Bisnis.com, JAKARTA -- Pengerahan massa dalam jumlah banyak atau people power harus mematuhi peraturan yang berlaku. Jika tidak, pelaku dan penggerak people power bisa terancam hukuman pidana.
Hal itu disampaikan Kapolri Jenderal Tito Karnavian saat menghadiri Rapat Kerja Komisi I DPD RI, Komplek Parlemen, Jakarta, Selasa (7/5/2019). Menurutnya, people power bisa diartikan sebagai mobilisasi massa untuk menyampaikan pendapat di muka umum.
Sesuai definisi itu, maka people power harus dilakukan sesuai aturan yang berlaku, salah satunya adalah Peraturan Kapolri Nomor 7 Tahun 2017. Aturan itu mengatur batasan dan syarat-syarat unjuk rasa.
"Kalau tidak melalui mekanisme ini, apalagi sudah ada bahasa-bahasa akan menjatuhkan pemerintah, itu pasal 107 KUHP jelas dan tegas, ini adalah UU yang dibuat oleh rakyat.
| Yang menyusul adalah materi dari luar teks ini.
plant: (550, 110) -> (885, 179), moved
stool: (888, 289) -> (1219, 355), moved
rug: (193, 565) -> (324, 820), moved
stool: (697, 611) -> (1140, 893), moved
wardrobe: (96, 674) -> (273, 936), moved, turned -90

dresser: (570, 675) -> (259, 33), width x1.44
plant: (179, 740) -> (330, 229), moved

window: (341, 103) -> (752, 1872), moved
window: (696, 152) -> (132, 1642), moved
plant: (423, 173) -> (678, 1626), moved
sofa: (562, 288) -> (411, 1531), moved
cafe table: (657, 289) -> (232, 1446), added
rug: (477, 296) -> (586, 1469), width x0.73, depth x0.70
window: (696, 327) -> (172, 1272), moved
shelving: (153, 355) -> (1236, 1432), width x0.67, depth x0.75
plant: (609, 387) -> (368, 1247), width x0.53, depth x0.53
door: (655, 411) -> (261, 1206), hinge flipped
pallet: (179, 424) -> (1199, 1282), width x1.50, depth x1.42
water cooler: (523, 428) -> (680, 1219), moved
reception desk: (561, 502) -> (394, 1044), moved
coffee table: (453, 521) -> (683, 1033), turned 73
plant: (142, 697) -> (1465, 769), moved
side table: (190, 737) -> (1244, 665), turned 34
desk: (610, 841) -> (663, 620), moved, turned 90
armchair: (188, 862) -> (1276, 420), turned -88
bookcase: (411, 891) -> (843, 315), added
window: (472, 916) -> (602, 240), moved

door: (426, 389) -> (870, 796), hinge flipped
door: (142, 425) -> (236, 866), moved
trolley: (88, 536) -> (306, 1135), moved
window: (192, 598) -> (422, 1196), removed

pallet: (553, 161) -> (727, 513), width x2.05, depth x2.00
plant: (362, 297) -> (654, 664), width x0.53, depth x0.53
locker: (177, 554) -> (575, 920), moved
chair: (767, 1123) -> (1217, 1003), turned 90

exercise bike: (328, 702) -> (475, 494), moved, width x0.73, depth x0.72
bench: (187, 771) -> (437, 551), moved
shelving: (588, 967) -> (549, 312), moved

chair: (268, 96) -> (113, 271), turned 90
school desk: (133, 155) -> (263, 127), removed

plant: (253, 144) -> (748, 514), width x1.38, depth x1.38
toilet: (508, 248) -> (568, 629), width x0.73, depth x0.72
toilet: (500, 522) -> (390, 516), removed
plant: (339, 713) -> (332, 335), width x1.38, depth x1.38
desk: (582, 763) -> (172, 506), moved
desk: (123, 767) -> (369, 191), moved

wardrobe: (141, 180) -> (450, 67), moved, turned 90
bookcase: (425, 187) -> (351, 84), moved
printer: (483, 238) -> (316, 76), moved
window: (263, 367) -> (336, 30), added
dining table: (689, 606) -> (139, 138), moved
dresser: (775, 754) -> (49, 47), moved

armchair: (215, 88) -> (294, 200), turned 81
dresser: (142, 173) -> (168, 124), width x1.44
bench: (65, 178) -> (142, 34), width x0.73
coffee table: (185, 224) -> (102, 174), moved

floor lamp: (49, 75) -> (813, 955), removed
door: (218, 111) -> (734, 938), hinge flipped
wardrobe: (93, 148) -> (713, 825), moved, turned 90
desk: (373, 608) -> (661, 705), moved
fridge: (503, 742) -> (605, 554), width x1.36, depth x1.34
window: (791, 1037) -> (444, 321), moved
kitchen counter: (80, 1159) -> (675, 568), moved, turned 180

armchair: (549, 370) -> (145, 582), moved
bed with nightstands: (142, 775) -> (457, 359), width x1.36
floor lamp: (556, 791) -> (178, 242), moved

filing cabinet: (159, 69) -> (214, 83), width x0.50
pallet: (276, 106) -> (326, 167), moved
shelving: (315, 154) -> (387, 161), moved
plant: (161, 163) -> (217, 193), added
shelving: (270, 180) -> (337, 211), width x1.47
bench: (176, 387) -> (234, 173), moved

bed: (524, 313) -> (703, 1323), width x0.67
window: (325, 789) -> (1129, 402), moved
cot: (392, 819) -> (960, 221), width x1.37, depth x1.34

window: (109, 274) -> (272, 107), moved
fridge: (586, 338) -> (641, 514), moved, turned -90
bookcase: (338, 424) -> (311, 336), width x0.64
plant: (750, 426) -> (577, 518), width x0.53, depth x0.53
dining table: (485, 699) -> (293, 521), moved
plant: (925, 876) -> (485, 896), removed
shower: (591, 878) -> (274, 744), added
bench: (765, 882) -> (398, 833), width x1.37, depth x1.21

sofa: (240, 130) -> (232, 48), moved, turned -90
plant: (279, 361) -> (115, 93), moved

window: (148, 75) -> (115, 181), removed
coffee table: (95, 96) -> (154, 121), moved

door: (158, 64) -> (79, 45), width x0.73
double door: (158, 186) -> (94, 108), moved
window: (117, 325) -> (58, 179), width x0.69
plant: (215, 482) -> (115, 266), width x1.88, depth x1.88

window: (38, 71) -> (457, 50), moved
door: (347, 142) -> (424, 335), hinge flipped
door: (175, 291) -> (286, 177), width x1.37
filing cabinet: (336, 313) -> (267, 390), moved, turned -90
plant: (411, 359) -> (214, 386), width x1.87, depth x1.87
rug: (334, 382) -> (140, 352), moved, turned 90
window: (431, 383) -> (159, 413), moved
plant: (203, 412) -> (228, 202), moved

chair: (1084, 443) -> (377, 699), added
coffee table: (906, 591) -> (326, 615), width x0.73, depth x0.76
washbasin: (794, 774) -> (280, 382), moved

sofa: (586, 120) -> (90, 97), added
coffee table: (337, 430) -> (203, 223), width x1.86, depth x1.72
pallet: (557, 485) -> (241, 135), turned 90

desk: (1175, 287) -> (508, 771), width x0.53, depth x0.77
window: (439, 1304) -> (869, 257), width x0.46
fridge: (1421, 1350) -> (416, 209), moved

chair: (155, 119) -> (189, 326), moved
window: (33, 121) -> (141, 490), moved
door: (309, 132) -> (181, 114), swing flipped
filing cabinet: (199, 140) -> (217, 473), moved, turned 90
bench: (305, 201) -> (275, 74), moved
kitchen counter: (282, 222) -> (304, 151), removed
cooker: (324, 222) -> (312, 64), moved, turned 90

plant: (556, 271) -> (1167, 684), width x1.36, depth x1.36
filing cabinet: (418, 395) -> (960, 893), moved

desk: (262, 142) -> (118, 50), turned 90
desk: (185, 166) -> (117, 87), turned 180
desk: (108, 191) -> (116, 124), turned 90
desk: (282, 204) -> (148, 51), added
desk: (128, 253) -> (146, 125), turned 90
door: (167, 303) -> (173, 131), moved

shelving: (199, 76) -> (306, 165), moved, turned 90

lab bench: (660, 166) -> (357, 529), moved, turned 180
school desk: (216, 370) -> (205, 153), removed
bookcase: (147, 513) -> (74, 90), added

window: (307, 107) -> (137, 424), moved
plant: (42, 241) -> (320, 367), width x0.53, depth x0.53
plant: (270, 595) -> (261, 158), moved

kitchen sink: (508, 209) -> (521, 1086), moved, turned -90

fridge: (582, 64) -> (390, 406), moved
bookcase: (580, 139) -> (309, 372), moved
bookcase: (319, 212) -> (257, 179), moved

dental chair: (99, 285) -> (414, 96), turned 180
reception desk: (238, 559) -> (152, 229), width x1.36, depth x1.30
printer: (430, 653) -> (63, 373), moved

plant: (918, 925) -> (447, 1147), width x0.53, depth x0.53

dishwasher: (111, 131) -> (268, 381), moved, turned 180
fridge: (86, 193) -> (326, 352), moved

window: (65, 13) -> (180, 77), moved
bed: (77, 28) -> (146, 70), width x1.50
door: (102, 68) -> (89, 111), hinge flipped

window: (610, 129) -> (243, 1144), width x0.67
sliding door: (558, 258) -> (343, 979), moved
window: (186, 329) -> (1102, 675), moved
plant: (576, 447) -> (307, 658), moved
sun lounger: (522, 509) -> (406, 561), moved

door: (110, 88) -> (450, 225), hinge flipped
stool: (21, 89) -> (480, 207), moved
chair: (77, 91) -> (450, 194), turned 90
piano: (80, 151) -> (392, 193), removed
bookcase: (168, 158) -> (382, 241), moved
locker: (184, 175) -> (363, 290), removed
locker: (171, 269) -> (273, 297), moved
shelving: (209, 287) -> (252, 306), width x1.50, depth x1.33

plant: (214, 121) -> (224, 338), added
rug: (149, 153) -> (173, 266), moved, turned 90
Bahasanya jelas yakni perbuatan yang bermaksud menggulingkan pemerintah yang sah adalah perbuatan makar dan ada ancaman pidananya," ucap Tito.
Dalam Peraturan Kapolri 7/2017 diantaranya diatur batasan agar unjuk rasa di ruang terbuka digelar maksimal hingga pukul 18.00. Kemudian, unjuk rasa di ruang tertutup bisa digelar hingga maksimal pukul 22.00.
Unjuk rasa juga diatur tak boleh menggunakan kekerasan dan harus melalui koordinasi dulu sebelum dilakukan. Pelaku unjuk rasa harus mengurus izin dengan mengirim surat pemberitahuan. Setelah itu, polisi berhak mengeluarkan atau tidak mengeluarkan surat tanda terima.
Baca Juga
Jika surat tanda terima tak diberikan, maka unjuk rasa tak bisa dilakukan. Apabila kegiatan itu tetap dilakukan, maka polisi berhak membubarkan sesuai Standar Operasional Prosedur (SOP) yang berlaku.
"Kalau ternyata memprovokasi atau menghasut untuk melakukan upaya pidana, misalnya makar, itu juga ada aturan tersendiri, yaitu UU Nomor 1 Tahun 1946 pasal 14 dan 15," ujarnya.
Tito juga menyebutkan bahwa gerakan massa atau people power yang sebenarnya sudah berlangsung pada 17 April 2019, sebab ada kurang lebih 153 juta warga yang ikut memberikan hak pilihnya dalam Pemilu 2019. Kala itu, masyarakat berbondong-bondong melakukan aksinya memilih calon pemimpin dan wakil mereka di parlemen.
"Jadi, kalau nanti ada pengumpulan massa yang lainnya dan [jumlahnya] jauh kurang dari itu, saya kira itu lebih kecil dibanding people power yang 153 juta lebih," tuturnya.